Cairo: Eight months after transferring power to Egypt’s first democratically elected president, the army is being urged by the secular-minded opposition to help end a political deadlock deepened by deadly violence.
In a dramatic U-turn, Mohammad Al Baradei, the leader of Egypt’s main opposition bloc, on Wednesday called for “immediate talks” with the Islamist President Mohammad Mursi, saying the meeting should be attended by ministers of defence and the interior as well as the ruling Islamists.
“Halting violence is the priority along with initiating a serious dialogue based on guarantees demanded by the National Salvation Front,” Al Baradei wrote in a tweet.
The Front, a grouping of leftists and liberals led by Al Baradei, has demanded Mursi form a national unity government to replace an Islamist-led cabinet, and to create a committee of legal experts to amend a recently approved constitution, which the opposition says undermines fundamental rights.
Al Baradei’s bloc had earlier in the week spurned a call by Mursi to attend “national dialogue” talks after days of violence that claimed more than 50 lives across Egypt.

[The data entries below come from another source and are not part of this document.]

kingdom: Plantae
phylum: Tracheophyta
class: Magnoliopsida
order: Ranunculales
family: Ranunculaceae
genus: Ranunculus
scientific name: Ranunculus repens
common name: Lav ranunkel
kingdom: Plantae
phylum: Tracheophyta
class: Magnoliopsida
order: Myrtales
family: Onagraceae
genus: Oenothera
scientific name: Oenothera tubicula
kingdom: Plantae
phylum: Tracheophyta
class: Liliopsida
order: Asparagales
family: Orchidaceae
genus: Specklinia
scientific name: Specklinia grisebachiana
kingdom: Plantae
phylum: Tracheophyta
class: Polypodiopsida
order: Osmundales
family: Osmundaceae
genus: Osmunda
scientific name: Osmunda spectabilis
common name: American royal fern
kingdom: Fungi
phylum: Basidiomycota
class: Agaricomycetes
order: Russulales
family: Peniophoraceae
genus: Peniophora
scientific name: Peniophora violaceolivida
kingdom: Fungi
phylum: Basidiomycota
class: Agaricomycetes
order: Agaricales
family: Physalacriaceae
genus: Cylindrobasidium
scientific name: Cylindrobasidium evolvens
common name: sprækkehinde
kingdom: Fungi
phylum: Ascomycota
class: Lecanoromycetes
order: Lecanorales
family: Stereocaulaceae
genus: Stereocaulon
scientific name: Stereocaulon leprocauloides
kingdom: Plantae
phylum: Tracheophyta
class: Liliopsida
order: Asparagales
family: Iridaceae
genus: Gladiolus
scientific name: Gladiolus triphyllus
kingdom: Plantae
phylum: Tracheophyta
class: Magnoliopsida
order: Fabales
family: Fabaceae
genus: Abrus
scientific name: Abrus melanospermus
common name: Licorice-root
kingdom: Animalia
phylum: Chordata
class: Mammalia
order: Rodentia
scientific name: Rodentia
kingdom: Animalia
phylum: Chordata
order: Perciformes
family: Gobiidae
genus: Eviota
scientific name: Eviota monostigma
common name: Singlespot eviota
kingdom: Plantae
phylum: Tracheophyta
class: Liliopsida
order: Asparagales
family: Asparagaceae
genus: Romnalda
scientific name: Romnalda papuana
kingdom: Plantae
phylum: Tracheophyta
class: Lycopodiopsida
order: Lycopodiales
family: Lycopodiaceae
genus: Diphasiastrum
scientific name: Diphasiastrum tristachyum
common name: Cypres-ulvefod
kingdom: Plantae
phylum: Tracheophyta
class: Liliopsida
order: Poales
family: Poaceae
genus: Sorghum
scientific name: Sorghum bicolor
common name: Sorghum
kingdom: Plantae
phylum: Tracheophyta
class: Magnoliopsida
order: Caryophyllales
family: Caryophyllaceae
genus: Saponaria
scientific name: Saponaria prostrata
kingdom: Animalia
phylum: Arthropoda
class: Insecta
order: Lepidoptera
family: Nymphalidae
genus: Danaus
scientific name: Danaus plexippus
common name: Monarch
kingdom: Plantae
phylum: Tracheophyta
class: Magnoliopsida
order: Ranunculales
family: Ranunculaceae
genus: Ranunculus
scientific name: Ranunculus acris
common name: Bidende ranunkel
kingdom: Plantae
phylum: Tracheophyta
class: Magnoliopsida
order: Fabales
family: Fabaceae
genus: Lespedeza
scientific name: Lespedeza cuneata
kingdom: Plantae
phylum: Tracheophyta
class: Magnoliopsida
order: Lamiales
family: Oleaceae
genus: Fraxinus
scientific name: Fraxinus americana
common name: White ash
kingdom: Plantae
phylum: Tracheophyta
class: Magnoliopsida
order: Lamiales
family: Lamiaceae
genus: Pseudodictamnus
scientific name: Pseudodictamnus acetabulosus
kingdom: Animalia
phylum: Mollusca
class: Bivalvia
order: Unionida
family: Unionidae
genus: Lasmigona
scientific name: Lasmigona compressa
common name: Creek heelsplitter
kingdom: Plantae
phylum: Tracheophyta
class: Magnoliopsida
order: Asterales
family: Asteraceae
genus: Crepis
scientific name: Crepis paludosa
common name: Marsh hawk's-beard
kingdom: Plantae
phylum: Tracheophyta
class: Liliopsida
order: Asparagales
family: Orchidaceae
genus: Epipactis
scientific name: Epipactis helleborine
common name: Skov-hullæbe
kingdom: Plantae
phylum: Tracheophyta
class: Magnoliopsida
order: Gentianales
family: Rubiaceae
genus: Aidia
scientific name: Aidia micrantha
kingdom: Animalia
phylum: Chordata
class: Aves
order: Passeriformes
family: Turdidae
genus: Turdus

The crisis has been one of the toughest since Mursi took office in June and prompted Defence Minister Abdul Fattah Al Sissi to warn that the political dispute could result in the “collapse of the state”.
The Muslim Brotherhood, from which Mursi hails, has yet to spell out an official position on Al Baradei’s proposal.
Yet, Essam Al Erian, a senior official in the powerful group, wrote on his Facebook account: “The Egyptian army belongs to the people. The army will not return to a recent situation, which... caused harm to its personnel and commanders.”
Al Erian was referring to a 16-month turbulent transitional period run by the military after the former strongman Hosni Mubarak was toppled in a popular revolt almost two years ago.
Nearly two months after taking power, Mursi sacked the ex-ruling generals and replaced them.
Mursi was visiting Germany on Wednesday when Al Baradei went public with his proposal. However, the independent newspaper Al Shorouk quoted what it called a senior presidential source as describing Al Baradei’s call as “incomprehensible”.
“It contradicts repeated statements by the defence minister that the army undertakes its national duties, away from politics.”
The army dominated power in Egypt for six decades, with all Mursi’s predecessors having a military background.
The upper house of parliament, Egypt’s interim legislature, this week approved a bill putting the army in charge of securing state institutions and arresting vandals after several public buildings had been torched in anti-government violence.
“The army remains an effective institution in preventing the state from crumbling,” said Ahmad Sarhan, a military expert. “It may be the only institution still capable of doing this in view of the police’s weakness,” he told Gulf News.
“Moreover, the army is now responsible for protecting vital institutions across the country and is in direct contact with the people. So, it is natural that it [the military] participates in any dialogue aimed to stop the country from falling into chaos,” he added.
In December, an announced bid by the army to defuse a crisis between Mursi and the opposition was abruptly dropped, with the military saying it did not generate the “expected response.”
At the time, the opposition claimed the bid had been aborted by Mursi and the Muslim Brotherhood.